[Saved entries]
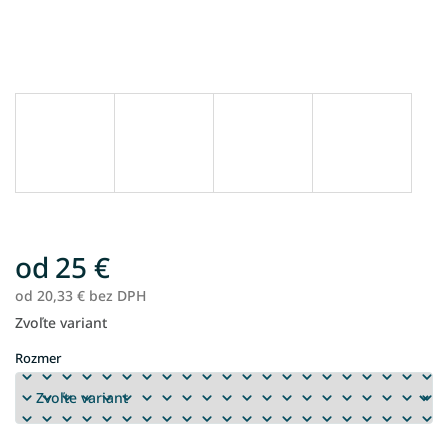
od
25 €
od
20,33 €
bez DPH
Zvoľte variant
Jednotková
cena:
Rozmer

● **Activity**
Once more, please print all the lines above exactly, without their pictures.

● **Result of this exercise**
od
25 €
od
20,33 €
bez DPH
Zvoľte variant
Jednotková
cena:
Rozmer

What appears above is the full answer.